Nachdem die Ärztin Hollis kurz darauf die Binde abgenommen hatte, konnte die Agentin zum ersten Mal einen Blick auf die Wunde werfen. Ein länglicher Schnitt zog sich unter ihrer Armbeuge entlang der Rippen. Er war fein säuberlich genäht und würde später keine allzu große Narbe verursachen.
„Sie haben wirklich verdammtes Glück gehabt“, riss Dr. Moore Hollis aus den Gedanken. „Der Splitter hing noch fest und war noch nicht gewandert, schaffte es aber trotzdem sehr schmerzhaft zu sein. Wenn Sie sich weiterhin schonen, keine falschen Bewegungen machen, nichts schwer heben – womit Sie hier zum Glück auch nicht in Berührung kommen werden – sehe ich gute Chancen, dass Sie in einer Woche nach Hause fliegen können.“
Hollis sah erneut an sich herunter und versuchte den Arm samt Schulter zu bewegen, was ihr allerdings nicht recht gelingen wollte. Ignorierte diese enttäuschende Tatsache jedoch und blickte wieder zu ihrer Ärztin. „Sind Sie sich, dass es eine ganze Woche dauern wird? Ich meine, ich kann doch laufen und fühle mich auch ansonsten wohl. Kann ich mich nicht in Washington weiterbehandeln lassen? Dort kann ich mich ebenso gut schonen?“
Die Ärztin lachte und schüttelte den Kopf. „Sie zwei sind mir schon ein Pärchen. Da kann ich mir doch gleich meine verlorenen zwanzig Dollar von Dr. Kinning wiederholen, denn er war der Meinung Sie seien vernünftiger als sein Patient und ihr Partner.
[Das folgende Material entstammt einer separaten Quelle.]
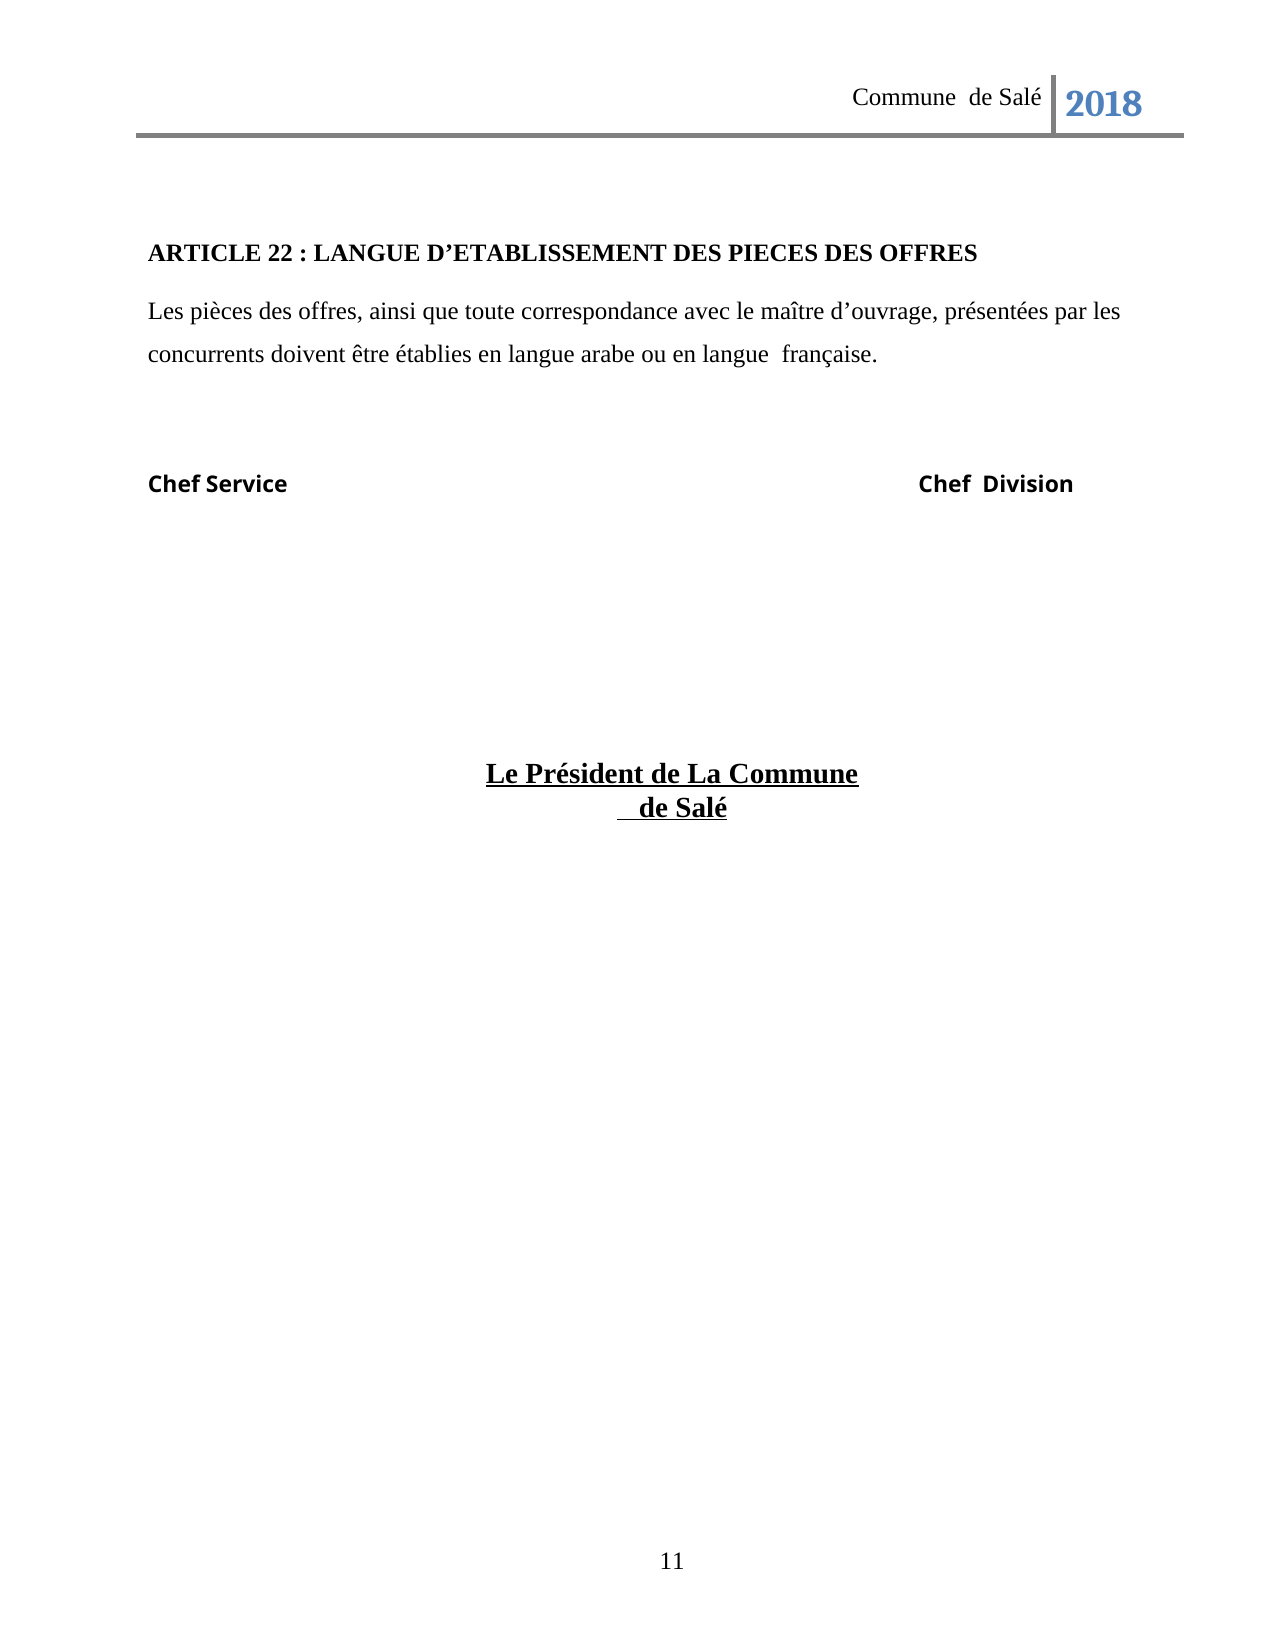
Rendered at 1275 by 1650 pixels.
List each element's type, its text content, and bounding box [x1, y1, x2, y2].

Doch Sie beiden nehmen sich überhaupt nichts. Sie sind beide die Ungeduld in Person.“ Mit einer Handbewegung bat sie Hollis sich aufzurichten und begann den Verband neu anzulegen. „Sie haben doch selbst gerade gemerkt, dass ihr Körper noch nicht wieder das macht was er machen soll. Was drängt Sie also hier weg zu wollen? Und wieso eigentlich Washington? Sagten Sie nicht, Sie leben auf Hawaii?“
„Ja, das tue ich normaler Weise aus. Doch ich habe mich um entschieden und werde erst später dorthin zurückfliegen.“ Hollis hielt kurz die Luft an, als ihr der neue Verband angelegt wurde und es leicht schmerzte. Die Wunde war doch noch relativ frisch und sie war sich im klaren, dass Dr. Moore sie damit nicht eher gehen lassen würde.
„Ah so“, bemerkte die Ärztin verstehend und nickte. „Deswegen hat ihr dunkelhaariger Freund vorhin wahrscheinlich so eilig das Krankenhaus verlassen.“
Die Agentin hob nur die Augenbrauen. Sollte die Frau doch denken was sie wollte. Das Ganze war Geschichte und ging niemanden etwas an. Das einzig Wichtige war, dass sie so schnell wie möglich hier raus kam und endlich ihr Leben neu sortieren konnte. Nachdem alles erledigt war und Dr. Moore sich überzeugt hatte, dass auch alle andere Werte bei Hollis stimmten, brachte sie sie auf ihr Zimmer zurück und verabschiedete sich mit den Worten: „Und das Sie mir keine Dummheiten machen.“
Grinsend blieb Hollis stehen. „Aber nicht doch, was denken Sie denn von mir Dr. Moore“, und trat dann ins Zimmer. Seufzend schloss sie Tür hinter sich und lehnte sich an die Wand. „Ein Woche noch, Jethro. Eine Woche. Kannst du dir das vorstellen? Eine ganze Woche.“ Sie resignierte und ließ traurig die Schultern hängen. Die Ärzte waren nett und das Krankenhaus sehr ordentlich, aber trotzdem wollte sie keinen Tag länger hier bleiben.